▸ Exercise objective: Write the data out again exactly, dropping any images it holds.
═══
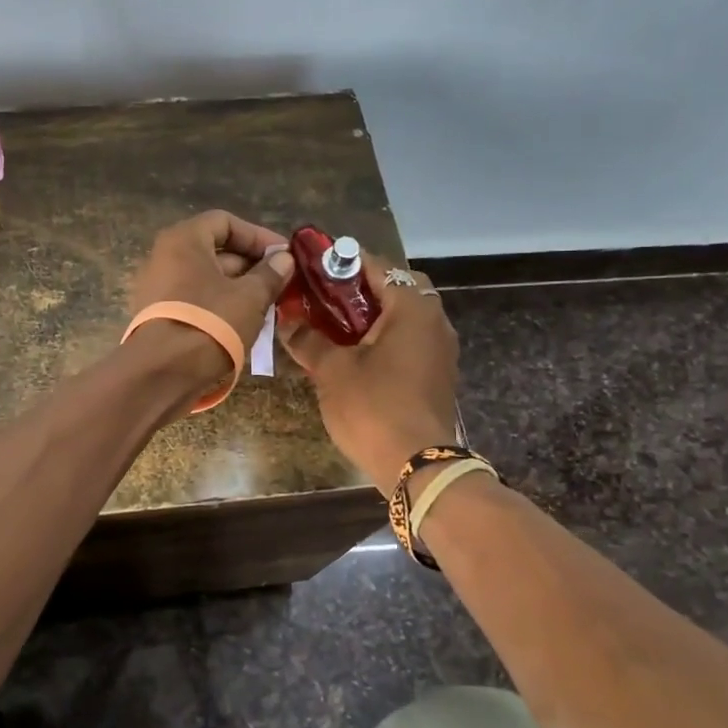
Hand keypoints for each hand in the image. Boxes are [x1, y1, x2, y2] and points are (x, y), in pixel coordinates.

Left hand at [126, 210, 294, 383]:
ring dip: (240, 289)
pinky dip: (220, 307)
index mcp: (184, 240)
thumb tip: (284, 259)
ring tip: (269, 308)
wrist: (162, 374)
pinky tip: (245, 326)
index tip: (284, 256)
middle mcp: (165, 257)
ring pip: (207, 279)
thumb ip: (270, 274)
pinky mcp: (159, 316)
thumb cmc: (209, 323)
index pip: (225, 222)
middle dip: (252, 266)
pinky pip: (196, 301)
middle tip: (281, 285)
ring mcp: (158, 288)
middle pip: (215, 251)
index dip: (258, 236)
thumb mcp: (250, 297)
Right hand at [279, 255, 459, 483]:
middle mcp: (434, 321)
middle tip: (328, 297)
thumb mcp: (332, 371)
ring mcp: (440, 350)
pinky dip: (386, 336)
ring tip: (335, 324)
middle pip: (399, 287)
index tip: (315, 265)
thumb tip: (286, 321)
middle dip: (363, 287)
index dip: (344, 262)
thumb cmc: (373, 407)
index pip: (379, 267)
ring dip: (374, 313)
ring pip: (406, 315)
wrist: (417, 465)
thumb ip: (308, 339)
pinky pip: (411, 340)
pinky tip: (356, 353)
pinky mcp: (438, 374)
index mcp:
═══
▸ Exercise solution:
Hand keypoints for each hand in the image. Boxes are [x1, y1, x2, y2] and points are (x, y), in pixel coordinates.

Left hand at [126, 210, 294, 383]:
ring dip: (240, 289)
pinky dip: (220, 307)
index mcp: (184, 240)
thumb tip: (284, 259)
ring tip: (269, 308)
wrist: (162, 374)
pinky tip: (245, 326)
index tip: (284, 256)
middle mcp: (165, 257)
ring pip: (207, 279)
thumb ip: (270, 274)
pinky mcp: (159, 316)
thumb cmc: (209, 323)
index pip: (225, 222)
middle dip: (252, 266)
pinky pip: (196, 301)
middle tip: (281, 285)
ring mcp: (158, 288)
middle pip: (215, 251)
index dip: (258, 236)
thumb mcp: (250, 297)
Right hand at [279, 255, 459, 483]:
middle mcp: (434, 321)
middle tip: (328, 297)
thumb mcp: (332, 371)
ring mcp: (440, 350)
pinky dip: (386, 336)
ring tip: (335, 324)
middle pip: (399, 287)
index tip: (315, 265)
thumb tip: (286, 321)
middle dip: (363, 287)
index dip: (344, 262)
thumb cmc: (373, 407)
index pip: (379, 267)
ring dip: (374, 313)
ring pip: (406, 315)
wrist: (417, 465)
thumb ip: (308, 339)
pinky pip: (411, 340)
pinky tip: (356, 353)
pinky mcp: (438, 374)
index mcp:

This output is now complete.